Het Heilige Licht in Jeruzalem
Op Stille Zaterdag, de zaterdag voor Pasen, rond het middaguur betreedt de Orthodoxe Patriarch of een andere Orthodoxe Aartsbisschop binnen in het Heilige Sepulcrum. Hij draagt dan speciale gebeden voor en blijft wachten. Soms duurt het wachten lang, maar soms gaat het heel snel. De menigte, die wacht in een donkere kerk, herhaalt constant met luide stem: "Heer heb genade" (Kyrie eleison).
Op een bepaald moment zal het Heilige Licht dan flitsen vanuit de diepte van het Heilige Sepulcrum en op een bovennatuurlijke wijze het olielampje, dat aan de rand ervan staat, miraculeus doen ontbranden. De Patriarch (of Aartsbisschop) steekt dan, nadat hij nog wat gebeden heeft gezegd, de twee bundels van 33 kaarsen aan die hij al die tijd heeft vastgehouden. Daarna verdeelt hij, onder het gebeier van de klokken, luid gejuich en ongebreideld enthousiasme het Heilige Licht onder de vele pelgrims, die het zeer geƫmotioneerd in ontvangst nemen.
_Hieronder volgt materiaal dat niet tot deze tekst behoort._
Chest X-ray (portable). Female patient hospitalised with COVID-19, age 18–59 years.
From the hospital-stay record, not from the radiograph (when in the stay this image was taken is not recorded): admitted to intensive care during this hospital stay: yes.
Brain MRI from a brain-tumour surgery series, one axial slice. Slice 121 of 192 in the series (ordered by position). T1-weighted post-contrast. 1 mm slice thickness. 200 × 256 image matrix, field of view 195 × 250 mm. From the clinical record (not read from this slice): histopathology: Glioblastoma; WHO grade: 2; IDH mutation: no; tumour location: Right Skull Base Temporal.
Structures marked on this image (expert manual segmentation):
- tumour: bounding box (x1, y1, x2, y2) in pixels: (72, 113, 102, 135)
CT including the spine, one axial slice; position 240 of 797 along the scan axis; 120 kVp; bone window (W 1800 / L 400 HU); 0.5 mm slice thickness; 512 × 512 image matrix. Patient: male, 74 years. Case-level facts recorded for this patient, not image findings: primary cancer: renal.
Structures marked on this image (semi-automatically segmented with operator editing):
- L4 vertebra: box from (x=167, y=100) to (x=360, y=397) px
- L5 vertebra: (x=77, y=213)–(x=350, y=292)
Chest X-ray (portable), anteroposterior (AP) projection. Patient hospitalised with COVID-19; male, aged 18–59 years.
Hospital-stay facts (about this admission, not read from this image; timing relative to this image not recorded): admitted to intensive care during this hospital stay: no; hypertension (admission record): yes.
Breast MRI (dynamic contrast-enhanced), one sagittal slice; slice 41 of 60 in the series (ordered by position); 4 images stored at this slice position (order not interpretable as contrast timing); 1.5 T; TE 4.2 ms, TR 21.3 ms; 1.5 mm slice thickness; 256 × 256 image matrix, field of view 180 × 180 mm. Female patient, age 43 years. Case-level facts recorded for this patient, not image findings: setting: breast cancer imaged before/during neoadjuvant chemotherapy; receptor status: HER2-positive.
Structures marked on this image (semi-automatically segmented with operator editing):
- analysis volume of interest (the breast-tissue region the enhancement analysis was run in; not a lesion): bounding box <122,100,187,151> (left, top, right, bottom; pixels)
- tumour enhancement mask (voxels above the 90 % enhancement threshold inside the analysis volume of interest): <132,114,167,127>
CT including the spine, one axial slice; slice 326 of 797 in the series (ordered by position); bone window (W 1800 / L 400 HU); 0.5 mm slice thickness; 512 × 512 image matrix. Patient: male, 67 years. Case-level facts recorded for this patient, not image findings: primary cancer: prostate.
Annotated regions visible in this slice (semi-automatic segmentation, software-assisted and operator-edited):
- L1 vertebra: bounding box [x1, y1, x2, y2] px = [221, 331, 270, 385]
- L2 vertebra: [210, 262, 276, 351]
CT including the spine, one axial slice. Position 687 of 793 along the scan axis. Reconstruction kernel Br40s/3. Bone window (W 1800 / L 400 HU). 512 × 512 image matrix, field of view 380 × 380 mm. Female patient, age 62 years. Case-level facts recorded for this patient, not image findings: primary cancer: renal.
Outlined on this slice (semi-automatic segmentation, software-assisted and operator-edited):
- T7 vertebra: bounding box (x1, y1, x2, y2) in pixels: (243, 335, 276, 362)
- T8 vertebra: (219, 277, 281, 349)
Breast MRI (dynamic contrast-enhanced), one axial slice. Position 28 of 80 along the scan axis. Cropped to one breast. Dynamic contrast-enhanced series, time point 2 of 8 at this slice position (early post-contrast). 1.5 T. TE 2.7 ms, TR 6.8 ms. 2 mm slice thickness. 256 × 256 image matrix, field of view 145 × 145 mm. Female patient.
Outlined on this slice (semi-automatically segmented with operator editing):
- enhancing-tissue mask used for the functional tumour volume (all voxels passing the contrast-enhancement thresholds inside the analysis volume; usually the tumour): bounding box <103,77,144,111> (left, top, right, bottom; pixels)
Dit goddelijke licht heeft een aantal eigenschappen: zodra het verschijnt heeft het een blauwige nuance en brandt niet echt. De eerste momenten na zijn verschijning kan het het gezicht, de mond of de handen raken zonder te verbranden. Dit is het bewijs van zijn goddelijke en bovennatuurlijke oorsprong. Bovendien verschijnt het Heilige Licht alleen bij de invocatie van een Orthodoxe Aartsbisschop. Elke keer dat een heterodoxe bisschop het probeerde te verkrijgen, mislukte het.